▸ **WHAT YOU SHOULD DO**: Return all of the entries below exactly as they are given.
══ INFORMATION PROVIDED ══
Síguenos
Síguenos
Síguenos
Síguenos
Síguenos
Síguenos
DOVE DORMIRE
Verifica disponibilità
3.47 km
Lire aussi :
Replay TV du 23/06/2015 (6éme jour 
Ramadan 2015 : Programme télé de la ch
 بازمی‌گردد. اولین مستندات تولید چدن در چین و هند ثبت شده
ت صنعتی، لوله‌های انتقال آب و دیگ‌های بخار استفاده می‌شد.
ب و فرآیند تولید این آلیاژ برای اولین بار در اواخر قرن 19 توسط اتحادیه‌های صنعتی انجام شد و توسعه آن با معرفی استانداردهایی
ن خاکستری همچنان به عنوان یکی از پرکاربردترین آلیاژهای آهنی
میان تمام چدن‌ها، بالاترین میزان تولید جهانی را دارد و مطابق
═══
▸ **EXERCISE ANSWER**:
Síguenos
Síguenos
Síguenos
Síguenos
Síguenos
Síguenos
DOVE DORMIRE
Verifica disponibilità
3.47 km
Lire aussi :
Replay TV du 23/06/2015 (6éme jour 
Ramadan 2015 : Programme télé de la ch
 بازمی‌گردد. اولین مستندات تولید چدن در چین و هند ثبت شده
ت صنعتی، لوله‌های انتقال آب و دیگ‌های بخار استفاده می‌شد.
ب و فرآیند تولید این آلیاژ برای اولین بار در اواخر قرن 19 توسط اتحادیه‌های صنعتی انجام شد و توسعه آن با معرفی استانداردهایی
ن خاکستری همچنان به عنوان یکی از پرکاربردترین آلیاژهای آهنی
میان تمام چدن‌ها، بالاترین میزان تولید جهانی را دارد و مطابق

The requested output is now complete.